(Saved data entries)

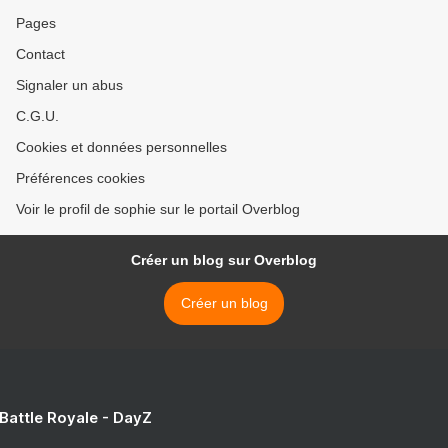
Pages
Contact
Signaler un abus
C.G.U.
Cookies et données personnelles
Préférences cookies
Voir le profil de sophie sur le portail Overblog
Créer un blog sur Overblog
Créer un blog
 Battle Royale - DayZ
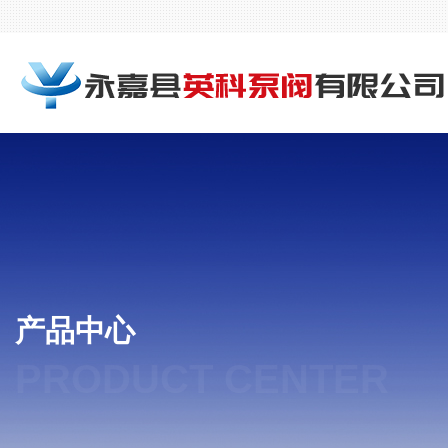
产品中心
PRODUCT CENTER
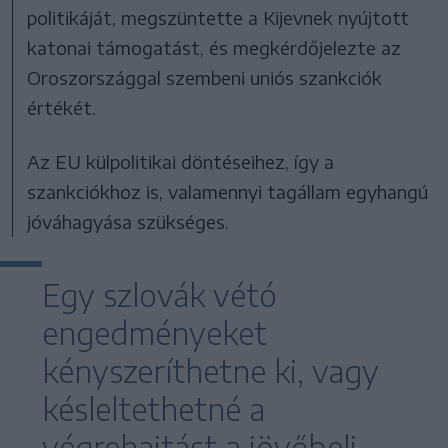
politikáját, megszüntette a Kijevnek nyújtott
katonai támogatást, és megkérdőjelezte az
Oroszországgal szembeni uniós szankciók
értékét.
Az EU külpolitikai döntéseihez, így a
szankciókhoz is, valamennyi tagállam egyhangú
jóváhagyása szükséges.
Egy szlovák vétó
engedményeket
kényszeríthetne ki, vagy
késleltethetné a
végrehajtást a jövőbeli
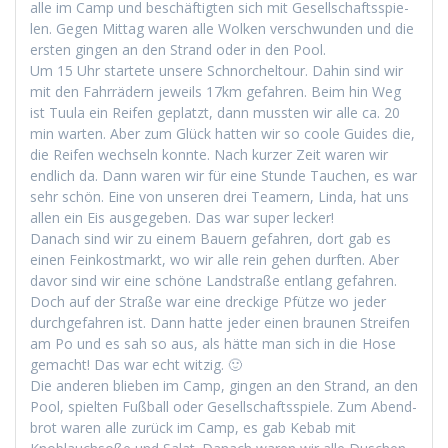
alle im Camp und beschäftigten sich mit Gesellschaftsspie­
len. Gegen Mit­tag waren alle Wolken ver­schwun­den und die
ersten gin­gen an den Strand oder in den Pool.
Um 15 Uhr startete unsere Schnorchel­tour. Dahin sind wir
mit den Fahrrädern jew­eils 17km gefahren. Beim hin Weg
ist Tuu­la ein Reifen geplatzt, dann mussten wir alle ca. 20
min warten. Aber zum Glück hat­ten wir so coole Guides die,
die Reifen wech­seln kon­nte. Nach kurz­er Zeit waren wir
endlich da. Dann waren wir für eine Stunde Tauchen, es war
sehr schön. Eine von unseren drei Team­ern, Lin­da, hat uns
allen ein Eis aus­gegeben. Das war super lecker!
Danach sind wir zu einem Bauern gefahren, dort gab es
einen Feinkost­markt, wo wir alle rein gehen durften. Aber
davor sind wir eine schöne Land­straße ent­lang gefahren.
Doch auf der Straße war eine dreck­ige Pfütze wo jed­er
durchge­fahren ist. Dann hat­te jed­er einen braunen Streifen
am Po und es sah so aus, als hätte man sich in die Hose
gemacht! Das war echt witzig. 🙂
Die anderen blieben im Camp, gin­gen an den Strand, an den
Pool, spiel­ten Fußball oder Gesellschaftsspiele. Zum Abend­
brot waren alle zurück im Camp, es gab Kebab mit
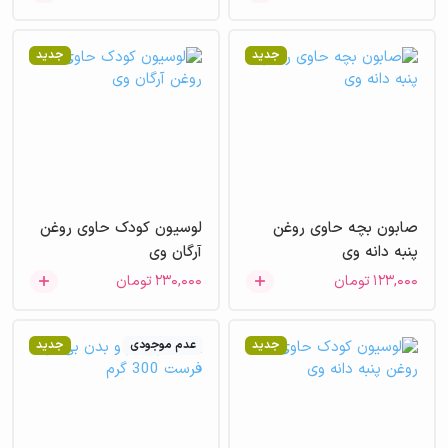
جدید
جدید
صابون بچه حاوی روغن
لوسیون کودک حاوی روغن
پنبه دانه وی
آرگان وی
۱۲۳,۰۰۰
تومان
۲۳۰,۰۰۰
تومان
جدید
عدم موجودی
جدید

▸ **WHAT IS NEEDED**: Report the number of lines above that contain the word "waren", and only that number.

▸ **TASK SOLUTION**: 4